I think the type which makes the most sense is ESI, and not ILI. The reason for this is subtle. When I was speaking about it to Jack earlier, he said "I could see why Sargon of Akkad is more involved than detached" and when pressed what that meant he said "Sargon of Akkad manifests subtly more anger than an ILI might."
I see it differently. Actually, I find it very difficult to evaluate whether or not I would expect ESIs or ILIs to differently manifest anger.
The reason in which I see ESI as more likely -- and of course ILI is a very similar type and seems plausible to me -- is because I see Sargon of Akkad as manifesting not more anger, but more *openness* than I would expect from an ILI. Another way to say, is that in colloquial language, and not the technical language of aspectonics, he appears less detached than ILIs might.
One might wonder how an ESI with vulnerable Ne is less open than the ILI. This comes to a subtle point in model A, about which other people will disagree. I view model A as four pairs of axes, the leading/ignoring axis, e.g. in ESIs, Fi/Fe; the mobilizing/demonstrative axis, and so on.
That is to say, the ignoring function and vulnerable functions are both blind spots, and the leading function and (typically, after adolescence) the mobilizing function are strong spots which suppress their alternate pole. My view is that the primary axis; the leading/ignoring axis, is the one with the greatest polarity. Put another way, my view is that the vulnerable function, despite being a blind spot, is actually stronger and more consciously attended, than the ignoring function. This is a very subtle observation and a very technical point, which I expect a lot of people would disagree with the model I present.
From an ILI, I would expect less energy in argument, less willingness to even engage with people who are seen as worthless, greater laziness in presenting arguments to other people (even though Sargon of Akkad in truth does skip over some of his reasoning steps which he considers obvious), and critically -- I would ILIs to have even slightly *less* receptivity to others' feedback and less tolerance of criticism, and less willingness to constantly reevaluate their views, because ILIs more than ESIs have limitedness as a central aspect of their worldview, and also because ESIs have sensitive, suggestive Te.

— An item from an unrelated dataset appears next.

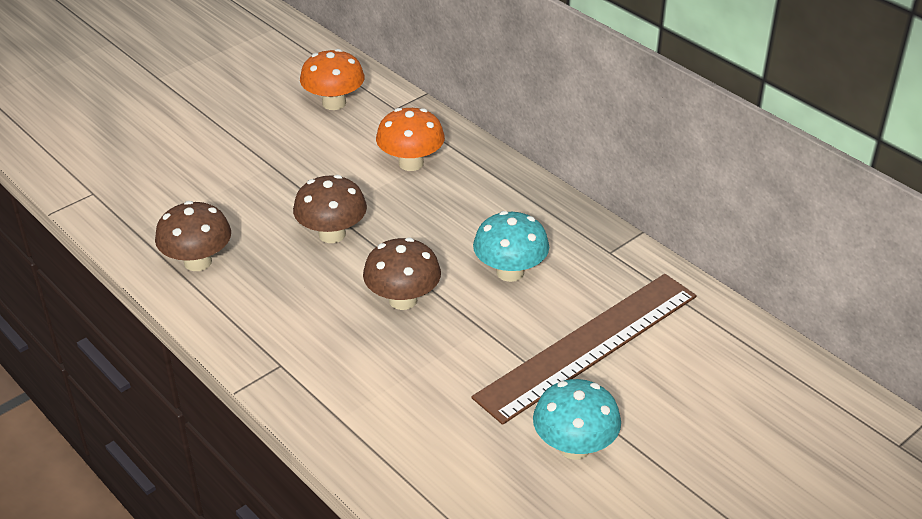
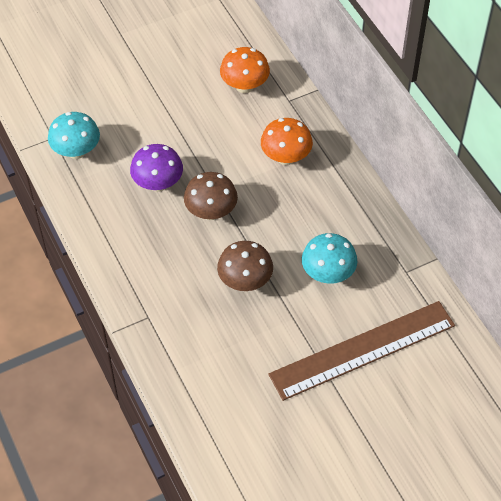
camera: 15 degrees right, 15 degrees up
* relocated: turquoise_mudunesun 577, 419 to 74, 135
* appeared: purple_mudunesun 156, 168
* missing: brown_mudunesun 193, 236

Other things, Sargon of Akkad has a willingness -- not as much as some dedicated ideologues of course -- to frame broad generalities about those people he dislikes, to assign and describe their points of view in general ideological terms "the social justice warriors are fundamentally authoritarians, not libertarians" (lightly paraphrasing). As I said earlier, this lightly contradicts his self-directed claim of having no ideology -- he has an ideological orientation and he is willing to label himself as the "libertarian" (in the narrow sense of being the opposite of social authoritarians a la the political compass). I actually think this is a bit odd for an ESI; it makes me wonder about LSI as well which would be broadly reasonable. But in either case, the willingness to occasionally make broad generalizations shows lesser detachment and lesser emphasis of independent-mindedness.
Truthfully, the most important reason that I think Sargon of Akkad is more likely the ESI, has to do with experience of reading this kind of character. The most relevant example which comes to mind, maybe others have thought of it also -- slightly imperfect but still very similar in attitude -- is, of course, the late Christopher Hitchens, also a deeply uncompromising and principled intellectual.